でも、なんで伝わらないのだろう、とヤキモキと悩んでもしょうがないとある日気づくのですね。伝わらないことに悩むよりも、伝わる部分を大切にして、そこに「ありがとう」と言えたらいいじゃないか、と。それからは、いろんなタイプの職人さんとコミュニケーションが取れるようになり、気持ちも楽になっていきました。
当時の職人さんたちは凄かったですよ。荒々しい人も多かったですからね。信頼ができたらできたで、夜中に突然電話がかかってきて、「京子さん! 今すぐ来てくれ」と。聞くと、「職人同士が包丁を持ってけんかしてるから止めてくれ!」と。えええ! その場面で私を呼ぶか!!と焦りましたが、パジャマで外へ駆け出しました。

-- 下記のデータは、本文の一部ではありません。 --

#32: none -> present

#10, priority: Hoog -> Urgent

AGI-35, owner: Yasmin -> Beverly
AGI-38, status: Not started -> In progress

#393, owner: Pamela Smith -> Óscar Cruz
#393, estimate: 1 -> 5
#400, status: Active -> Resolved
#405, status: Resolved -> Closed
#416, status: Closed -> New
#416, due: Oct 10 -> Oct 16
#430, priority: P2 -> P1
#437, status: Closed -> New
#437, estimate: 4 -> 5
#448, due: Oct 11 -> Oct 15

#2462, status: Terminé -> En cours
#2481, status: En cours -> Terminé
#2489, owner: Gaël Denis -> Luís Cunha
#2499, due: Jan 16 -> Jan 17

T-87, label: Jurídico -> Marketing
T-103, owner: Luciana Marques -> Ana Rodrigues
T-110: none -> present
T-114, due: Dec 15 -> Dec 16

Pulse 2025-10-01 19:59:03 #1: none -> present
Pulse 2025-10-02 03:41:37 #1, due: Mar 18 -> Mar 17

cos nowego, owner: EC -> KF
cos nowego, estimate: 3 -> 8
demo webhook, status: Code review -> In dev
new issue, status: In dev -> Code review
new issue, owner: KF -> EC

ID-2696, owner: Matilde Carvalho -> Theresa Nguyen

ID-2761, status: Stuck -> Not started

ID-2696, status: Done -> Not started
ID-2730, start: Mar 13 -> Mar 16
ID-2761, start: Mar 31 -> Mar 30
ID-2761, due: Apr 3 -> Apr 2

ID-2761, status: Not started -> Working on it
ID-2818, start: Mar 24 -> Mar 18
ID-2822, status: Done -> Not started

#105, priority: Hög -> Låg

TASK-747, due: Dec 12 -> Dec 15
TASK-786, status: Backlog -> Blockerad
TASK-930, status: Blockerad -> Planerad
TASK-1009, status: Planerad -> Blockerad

今年で私の職人歴は22年になります。昔も今も、やっぱり現場は楽しいです。きれいに塗りあがった仕上がりを眺めるのは本当に気持ちがいい。塗装ならではの仕事の楽しさ、気持ちの良さを若い職人さん達にも感じて欲しいなと思います。
掲載日:2021/2/26
前職はOL。オーストラリアの自分探しの旅を経て、今は歴22年のベテラン塗装職人です。